> **Exercise**
Can you quote, word for word, every line from the first line of the records below through the line containing "方方的丈夫，倒是个经济系的研", and nothing else?

(Collected data entries)
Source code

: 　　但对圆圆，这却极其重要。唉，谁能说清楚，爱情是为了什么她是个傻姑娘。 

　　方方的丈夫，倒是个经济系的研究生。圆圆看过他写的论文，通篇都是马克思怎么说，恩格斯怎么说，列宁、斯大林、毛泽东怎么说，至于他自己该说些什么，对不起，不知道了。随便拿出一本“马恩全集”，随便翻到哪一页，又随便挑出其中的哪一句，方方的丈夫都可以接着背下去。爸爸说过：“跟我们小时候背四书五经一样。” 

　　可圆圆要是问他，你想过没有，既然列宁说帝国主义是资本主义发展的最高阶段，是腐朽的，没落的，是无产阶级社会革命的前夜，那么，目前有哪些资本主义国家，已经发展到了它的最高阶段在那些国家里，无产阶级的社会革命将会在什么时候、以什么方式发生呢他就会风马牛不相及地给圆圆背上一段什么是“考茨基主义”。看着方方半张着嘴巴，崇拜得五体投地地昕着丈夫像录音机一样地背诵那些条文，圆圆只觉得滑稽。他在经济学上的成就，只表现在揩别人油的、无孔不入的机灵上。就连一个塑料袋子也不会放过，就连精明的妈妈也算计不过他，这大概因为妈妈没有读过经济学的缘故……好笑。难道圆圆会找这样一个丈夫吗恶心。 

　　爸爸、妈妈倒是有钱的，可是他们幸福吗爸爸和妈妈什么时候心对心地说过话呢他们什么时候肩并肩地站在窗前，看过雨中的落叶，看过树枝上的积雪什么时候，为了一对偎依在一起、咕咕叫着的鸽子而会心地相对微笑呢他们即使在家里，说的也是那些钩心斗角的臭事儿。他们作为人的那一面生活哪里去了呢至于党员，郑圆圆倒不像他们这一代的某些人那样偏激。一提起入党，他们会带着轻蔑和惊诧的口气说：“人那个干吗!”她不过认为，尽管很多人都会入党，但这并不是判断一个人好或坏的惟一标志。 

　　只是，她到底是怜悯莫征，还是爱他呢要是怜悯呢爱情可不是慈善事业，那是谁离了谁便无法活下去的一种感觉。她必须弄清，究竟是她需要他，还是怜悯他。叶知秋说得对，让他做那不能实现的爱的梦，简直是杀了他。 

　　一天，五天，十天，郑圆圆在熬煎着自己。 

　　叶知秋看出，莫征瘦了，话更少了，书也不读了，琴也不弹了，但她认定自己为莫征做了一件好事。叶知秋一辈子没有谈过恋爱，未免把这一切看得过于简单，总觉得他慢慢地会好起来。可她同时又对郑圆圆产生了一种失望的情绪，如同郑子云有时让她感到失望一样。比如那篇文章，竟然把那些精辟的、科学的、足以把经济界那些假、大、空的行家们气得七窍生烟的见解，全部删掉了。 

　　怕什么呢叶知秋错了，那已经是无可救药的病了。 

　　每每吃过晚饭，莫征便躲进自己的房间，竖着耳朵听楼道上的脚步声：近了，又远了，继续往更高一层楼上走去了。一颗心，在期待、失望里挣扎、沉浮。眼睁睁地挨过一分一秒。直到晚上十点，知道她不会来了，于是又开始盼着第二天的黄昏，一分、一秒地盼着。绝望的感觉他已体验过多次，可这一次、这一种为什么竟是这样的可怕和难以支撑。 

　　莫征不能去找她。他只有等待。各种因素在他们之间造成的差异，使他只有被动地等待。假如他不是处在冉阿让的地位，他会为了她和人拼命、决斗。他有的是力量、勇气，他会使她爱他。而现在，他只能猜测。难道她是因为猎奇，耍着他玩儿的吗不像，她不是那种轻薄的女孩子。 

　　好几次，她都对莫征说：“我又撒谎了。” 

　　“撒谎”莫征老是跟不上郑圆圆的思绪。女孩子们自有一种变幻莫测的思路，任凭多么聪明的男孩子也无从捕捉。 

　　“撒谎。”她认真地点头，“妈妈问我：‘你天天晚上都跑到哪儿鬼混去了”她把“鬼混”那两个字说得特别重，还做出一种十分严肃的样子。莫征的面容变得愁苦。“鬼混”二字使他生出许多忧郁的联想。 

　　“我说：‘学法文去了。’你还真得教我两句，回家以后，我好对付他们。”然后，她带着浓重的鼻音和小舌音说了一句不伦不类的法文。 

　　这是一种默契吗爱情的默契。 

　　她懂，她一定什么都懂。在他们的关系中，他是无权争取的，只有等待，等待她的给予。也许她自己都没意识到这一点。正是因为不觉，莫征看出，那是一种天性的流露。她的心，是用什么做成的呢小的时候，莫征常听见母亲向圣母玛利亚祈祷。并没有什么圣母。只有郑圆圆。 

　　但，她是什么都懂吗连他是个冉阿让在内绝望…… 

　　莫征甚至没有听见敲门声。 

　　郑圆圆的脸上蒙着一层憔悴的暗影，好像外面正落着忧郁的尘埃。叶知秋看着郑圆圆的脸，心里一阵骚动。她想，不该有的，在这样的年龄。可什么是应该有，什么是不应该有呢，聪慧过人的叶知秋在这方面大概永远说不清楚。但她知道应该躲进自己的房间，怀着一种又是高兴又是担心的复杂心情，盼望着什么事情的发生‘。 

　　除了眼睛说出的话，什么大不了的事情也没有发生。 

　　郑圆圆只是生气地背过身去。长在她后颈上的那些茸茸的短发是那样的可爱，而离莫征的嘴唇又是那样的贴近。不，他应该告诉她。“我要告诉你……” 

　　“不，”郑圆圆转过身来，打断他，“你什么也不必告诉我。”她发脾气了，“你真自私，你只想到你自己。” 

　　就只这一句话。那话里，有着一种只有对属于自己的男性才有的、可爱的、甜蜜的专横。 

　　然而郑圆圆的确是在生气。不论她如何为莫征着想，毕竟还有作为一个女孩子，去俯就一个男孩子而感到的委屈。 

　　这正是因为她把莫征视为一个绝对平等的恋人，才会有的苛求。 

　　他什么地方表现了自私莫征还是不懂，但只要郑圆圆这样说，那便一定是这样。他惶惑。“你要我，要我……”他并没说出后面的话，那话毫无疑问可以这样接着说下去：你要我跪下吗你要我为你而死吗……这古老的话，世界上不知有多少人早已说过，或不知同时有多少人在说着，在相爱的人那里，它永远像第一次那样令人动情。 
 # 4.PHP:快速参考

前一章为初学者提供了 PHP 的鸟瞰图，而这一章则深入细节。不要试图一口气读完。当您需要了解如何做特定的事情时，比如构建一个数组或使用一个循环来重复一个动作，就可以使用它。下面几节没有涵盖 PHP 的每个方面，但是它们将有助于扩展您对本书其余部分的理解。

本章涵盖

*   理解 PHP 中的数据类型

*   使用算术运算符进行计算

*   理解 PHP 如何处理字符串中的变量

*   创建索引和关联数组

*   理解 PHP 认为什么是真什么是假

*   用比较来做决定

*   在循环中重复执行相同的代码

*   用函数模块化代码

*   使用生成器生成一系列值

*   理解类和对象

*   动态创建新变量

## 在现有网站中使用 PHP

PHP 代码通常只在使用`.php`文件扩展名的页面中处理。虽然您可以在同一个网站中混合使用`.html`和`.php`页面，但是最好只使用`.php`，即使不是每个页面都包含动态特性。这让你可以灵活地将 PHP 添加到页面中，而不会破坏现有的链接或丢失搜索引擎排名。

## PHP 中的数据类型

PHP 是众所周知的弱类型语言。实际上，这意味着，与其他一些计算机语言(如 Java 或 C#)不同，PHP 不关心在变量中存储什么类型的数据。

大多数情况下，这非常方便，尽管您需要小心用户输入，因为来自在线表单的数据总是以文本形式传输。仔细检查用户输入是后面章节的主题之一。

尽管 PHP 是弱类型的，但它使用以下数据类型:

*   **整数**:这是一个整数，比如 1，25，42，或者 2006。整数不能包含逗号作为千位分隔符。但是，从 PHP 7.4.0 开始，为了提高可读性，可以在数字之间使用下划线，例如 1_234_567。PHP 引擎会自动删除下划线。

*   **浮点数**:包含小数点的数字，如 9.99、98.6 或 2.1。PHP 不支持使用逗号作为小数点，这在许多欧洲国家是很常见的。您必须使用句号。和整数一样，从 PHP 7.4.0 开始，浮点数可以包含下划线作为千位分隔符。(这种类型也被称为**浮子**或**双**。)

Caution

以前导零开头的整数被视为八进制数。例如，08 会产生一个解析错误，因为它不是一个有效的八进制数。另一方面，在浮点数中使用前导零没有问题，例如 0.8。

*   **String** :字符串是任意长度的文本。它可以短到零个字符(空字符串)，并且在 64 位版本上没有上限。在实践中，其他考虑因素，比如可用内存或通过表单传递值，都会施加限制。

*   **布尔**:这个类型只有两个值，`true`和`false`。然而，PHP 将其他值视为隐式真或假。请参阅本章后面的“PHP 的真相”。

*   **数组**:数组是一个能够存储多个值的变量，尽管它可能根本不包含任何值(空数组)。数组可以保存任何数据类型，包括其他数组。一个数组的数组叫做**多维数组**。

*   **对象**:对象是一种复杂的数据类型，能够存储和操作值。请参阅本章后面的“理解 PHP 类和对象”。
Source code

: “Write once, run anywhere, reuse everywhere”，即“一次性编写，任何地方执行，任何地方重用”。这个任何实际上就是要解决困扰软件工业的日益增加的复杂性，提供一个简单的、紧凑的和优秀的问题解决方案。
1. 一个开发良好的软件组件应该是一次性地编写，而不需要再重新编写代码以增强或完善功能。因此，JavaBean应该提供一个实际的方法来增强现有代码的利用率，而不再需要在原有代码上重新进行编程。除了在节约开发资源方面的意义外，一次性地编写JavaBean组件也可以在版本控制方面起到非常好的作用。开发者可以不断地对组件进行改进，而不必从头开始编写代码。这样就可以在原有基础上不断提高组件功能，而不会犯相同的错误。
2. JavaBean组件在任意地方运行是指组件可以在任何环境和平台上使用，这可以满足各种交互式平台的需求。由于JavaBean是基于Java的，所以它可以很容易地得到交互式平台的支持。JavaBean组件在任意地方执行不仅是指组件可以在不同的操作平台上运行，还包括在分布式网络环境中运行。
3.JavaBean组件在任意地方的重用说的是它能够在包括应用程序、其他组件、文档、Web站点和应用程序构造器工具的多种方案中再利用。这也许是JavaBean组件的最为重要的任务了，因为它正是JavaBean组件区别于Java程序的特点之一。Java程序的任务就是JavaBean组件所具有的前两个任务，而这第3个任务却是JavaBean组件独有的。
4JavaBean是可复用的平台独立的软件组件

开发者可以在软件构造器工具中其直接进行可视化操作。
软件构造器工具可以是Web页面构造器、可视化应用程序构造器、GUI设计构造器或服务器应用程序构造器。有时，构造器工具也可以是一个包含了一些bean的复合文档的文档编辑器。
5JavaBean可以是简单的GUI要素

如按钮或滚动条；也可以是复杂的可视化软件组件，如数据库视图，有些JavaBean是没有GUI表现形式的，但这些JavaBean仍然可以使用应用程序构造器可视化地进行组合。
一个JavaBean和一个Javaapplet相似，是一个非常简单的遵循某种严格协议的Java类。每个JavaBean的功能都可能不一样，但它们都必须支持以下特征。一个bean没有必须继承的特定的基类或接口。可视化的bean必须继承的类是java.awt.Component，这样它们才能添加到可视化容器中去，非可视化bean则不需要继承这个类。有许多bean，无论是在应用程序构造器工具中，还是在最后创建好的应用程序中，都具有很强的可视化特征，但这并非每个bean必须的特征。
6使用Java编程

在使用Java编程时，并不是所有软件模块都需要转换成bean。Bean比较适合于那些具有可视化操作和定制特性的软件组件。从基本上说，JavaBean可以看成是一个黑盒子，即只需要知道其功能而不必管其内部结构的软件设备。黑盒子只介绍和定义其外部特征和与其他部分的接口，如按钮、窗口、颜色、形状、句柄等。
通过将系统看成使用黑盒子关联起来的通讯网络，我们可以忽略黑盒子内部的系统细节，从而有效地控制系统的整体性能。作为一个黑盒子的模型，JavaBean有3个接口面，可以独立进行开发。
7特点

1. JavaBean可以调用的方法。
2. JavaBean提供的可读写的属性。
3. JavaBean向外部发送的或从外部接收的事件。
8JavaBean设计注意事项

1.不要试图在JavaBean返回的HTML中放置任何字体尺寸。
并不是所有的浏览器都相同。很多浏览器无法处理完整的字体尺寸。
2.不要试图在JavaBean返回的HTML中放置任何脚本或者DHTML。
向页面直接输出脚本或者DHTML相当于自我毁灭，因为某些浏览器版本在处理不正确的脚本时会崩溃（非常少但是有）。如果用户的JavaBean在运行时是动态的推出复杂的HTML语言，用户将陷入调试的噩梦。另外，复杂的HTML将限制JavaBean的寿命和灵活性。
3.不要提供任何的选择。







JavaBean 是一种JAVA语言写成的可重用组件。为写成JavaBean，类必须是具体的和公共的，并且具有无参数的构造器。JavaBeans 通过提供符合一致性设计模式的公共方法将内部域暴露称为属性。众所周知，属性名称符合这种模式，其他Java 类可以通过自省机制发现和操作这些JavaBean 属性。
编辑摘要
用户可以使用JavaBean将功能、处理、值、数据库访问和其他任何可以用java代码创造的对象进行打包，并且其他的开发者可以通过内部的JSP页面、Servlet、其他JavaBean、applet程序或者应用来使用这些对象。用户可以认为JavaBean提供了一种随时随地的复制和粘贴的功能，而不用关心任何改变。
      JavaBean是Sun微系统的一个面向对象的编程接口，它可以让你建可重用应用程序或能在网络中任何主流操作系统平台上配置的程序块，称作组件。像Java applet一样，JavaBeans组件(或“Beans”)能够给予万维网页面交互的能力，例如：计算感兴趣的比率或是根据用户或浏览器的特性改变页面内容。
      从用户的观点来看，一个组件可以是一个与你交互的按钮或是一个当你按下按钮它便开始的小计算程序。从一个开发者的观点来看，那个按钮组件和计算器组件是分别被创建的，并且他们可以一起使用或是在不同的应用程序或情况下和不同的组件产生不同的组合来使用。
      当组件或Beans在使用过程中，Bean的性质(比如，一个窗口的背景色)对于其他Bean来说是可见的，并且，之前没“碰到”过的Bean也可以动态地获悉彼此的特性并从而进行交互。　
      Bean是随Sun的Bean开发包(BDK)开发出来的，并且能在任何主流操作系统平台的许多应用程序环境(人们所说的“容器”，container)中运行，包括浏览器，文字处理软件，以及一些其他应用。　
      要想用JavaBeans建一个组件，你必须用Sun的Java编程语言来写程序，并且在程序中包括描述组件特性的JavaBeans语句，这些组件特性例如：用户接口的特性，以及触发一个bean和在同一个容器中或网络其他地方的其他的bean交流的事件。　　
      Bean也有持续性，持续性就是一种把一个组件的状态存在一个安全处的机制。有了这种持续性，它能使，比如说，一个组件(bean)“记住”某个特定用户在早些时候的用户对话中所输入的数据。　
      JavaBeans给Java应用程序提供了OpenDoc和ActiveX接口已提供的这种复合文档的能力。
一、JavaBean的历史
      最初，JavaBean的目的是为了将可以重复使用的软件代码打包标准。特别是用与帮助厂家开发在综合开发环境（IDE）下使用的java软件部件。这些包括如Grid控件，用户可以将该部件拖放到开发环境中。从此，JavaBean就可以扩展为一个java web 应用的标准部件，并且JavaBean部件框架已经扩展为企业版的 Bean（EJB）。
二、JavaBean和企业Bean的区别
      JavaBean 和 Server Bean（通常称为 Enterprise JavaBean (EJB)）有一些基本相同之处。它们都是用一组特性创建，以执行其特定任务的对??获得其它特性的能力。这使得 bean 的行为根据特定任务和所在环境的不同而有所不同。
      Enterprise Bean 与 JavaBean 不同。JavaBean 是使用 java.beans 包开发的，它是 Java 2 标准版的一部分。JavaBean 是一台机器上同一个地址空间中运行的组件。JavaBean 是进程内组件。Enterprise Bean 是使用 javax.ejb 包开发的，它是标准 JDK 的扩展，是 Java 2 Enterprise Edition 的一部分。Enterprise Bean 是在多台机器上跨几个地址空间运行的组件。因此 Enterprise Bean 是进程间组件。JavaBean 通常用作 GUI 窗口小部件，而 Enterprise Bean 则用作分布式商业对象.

> **Exercise result**
Source code

: 　　但对圆圆，这却极其重要。唉，谁能说清楚，爱情是为了什么她是个傻姑娘。 

　　方方的丈夫，倒是个经济系的研究生。圆圆看过他写的论文，通篇都是马克思怎么说，恩格斯怎么说，列宁、斯大林、毛泽东怎么说，至于他自己该说些什么，对不起，不知道了。随便拿出一本“马恩全集”，随便翻到哪一页，又随便挑出其中的哪一句，方方的丈夫都可以接着背下去。爸爸说过：“跟我们小时候背四书五经一样。” 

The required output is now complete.